Weight measurement is critical in many areas of industry, health care, and research. Within the manufacturing industry, the product is often purchased by weight. The manufacturer needs to make sure that they are providing the correct amount of material. They also need to make sure that they know the shipping weight, both in terms of calculating shipping costs, and to avoid overloading the shipping containers. Similarly, the recipient of this material needs to confirm that they are receiving the total amount that they purchased.
During the manufacturing process itself, weight is often required for correctly formulating a product. If this product is a chemical formulation, or a pharmaceutical, various ingredients have to be precisely determined. If it is a packaging line, appropriate weights must be dispensed. If it is paint formulation, the correct amount of pigments must be used.
Load Cell Overview
To answer the question about the use of load cells, we must first understand what a load cell is. In the most basic format, a load cell is a transducer. It is a device which is used in a scale, and accepts a load of any weight within its specified range. It converts this weight into an electrical signal, which is sent on to the processing section of the scale. This section of the scale will generally convert this signal into usable information, which may be shown on the scale display, or sent out to other computers or monitoring devices.
Load cells can use a number of different technologies. Hydraulic load cells use an oil filled compartment. As weight is applied, the pressure of the oil changes. By measuring this pressure, the amount of the weight can be determined. Vibrating wire load cells apply the load to a wire. The frequency of vibration is related to the load. The most popular type of load cell utilizes resistive strain gauges that are bonded to a metallic bending beam. The change in resistance is proportional to the amount of load. A new ultra precision technology, called SAW, or Surface Acoustic Wave load cells, harnesses delay lines fabricated on lithium niobate substrates. The frequency of the delay line will vary with the weight applied to the load cell.
Load Cell Configurations in Scales and Industrial Weighing Systems
Load cells are available in a number of different designs. One of the most standard is called a Single Point Load Cell. In a simplified description, the scale consists of base and a platform. The load cell is sandwiched between the two. This type of scale is often designated as a Bench Scale. Any load on the platform must pass through the load cell to the base. The load will affect the electrical signal from the load cell, which will then be processed to calculate the applied weight.
Another common configuration is used in Floor Scales, or Platform Scales. Generally, these scales have a higher capacity and much larger platform than a Bench Scale. A single point load cell cannot be used in this case, because the base and platform would bend far too much from torsional loading. Instead, four load cells are used, with one in each corner of the scale. This can be implemented in a similar manner to the Bench Scales, with the load cells sandwiched between the base and the platform. Some designs bypass the base entirely, with the load cells resting on the ground directly through their leveling legs. Of course, a platform is still required.
When the load is placed on the platform, it will now be distributed between the four load cells.
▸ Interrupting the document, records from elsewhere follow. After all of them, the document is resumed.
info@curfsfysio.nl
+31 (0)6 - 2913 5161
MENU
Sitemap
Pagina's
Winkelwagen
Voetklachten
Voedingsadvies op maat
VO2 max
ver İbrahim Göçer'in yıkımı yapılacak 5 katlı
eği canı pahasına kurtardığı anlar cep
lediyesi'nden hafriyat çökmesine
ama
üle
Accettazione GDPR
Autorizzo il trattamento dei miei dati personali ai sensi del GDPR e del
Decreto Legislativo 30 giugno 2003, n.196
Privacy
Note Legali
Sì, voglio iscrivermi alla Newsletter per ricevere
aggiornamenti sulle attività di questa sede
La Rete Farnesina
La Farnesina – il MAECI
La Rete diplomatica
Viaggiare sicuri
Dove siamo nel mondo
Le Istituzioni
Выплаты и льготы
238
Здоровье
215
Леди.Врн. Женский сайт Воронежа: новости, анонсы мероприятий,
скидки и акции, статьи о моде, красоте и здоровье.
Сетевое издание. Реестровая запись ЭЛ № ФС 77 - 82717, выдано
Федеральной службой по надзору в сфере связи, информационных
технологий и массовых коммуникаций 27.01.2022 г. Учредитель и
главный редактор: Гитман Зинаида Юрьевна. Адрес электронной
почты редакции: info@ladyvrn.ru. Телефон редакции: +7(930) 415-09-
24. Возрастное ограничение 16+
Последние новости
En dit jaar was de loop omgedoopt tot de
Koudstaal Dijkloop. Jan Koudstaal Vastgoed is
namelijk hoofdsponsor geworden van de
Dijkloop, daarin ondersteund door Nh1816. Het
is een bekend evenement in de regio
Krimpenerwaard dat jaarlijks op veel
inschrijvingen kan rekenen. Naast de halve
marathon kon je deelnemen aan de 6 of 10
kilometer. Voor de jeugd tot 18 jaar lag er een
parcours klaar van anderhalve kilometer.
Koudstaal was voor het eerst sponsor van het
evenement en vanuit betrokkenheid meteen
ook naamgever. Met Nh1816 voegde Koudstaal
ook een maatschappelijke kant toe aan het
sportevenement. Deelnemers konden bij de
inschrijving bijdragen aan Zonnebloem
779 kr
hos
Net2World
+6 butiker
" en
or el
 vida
The exact share of each load cell will be dependent on the placement of the load on the platform. Of course, the weight readout should be the same, irrelevant of where on the platform the load is placed. That means that the output of each load cell should be almost identical. But it is almost impossible to manufacture load cells with virtually identical outputs. To correct this, many scale manufacturers provide an internal circuit board with connectors and variable resistors to trim each load cell to the exactly the same output. Some higher quality scales, such as Arlyn Scales, pre-match the load cells during the scale fabrication process. This allows the variable resistor circuit board to be eliminated, which also eliminates one of the major sources of failure of the scale.
This type of load cell is used in scales that may have capacities ranging from about 500 lb, all the way to 30,000 lb and more. In fact, the same concept is used in truck scales and rail scales.
Yet another configuration for load cell use is called an “S” type load cell. In fact, this load cell looks very much like an S. There is a threaded hole on the top of the load cell, and another threaded hole on the bottom. This type of load cell is often used in hanging scales or crane scales.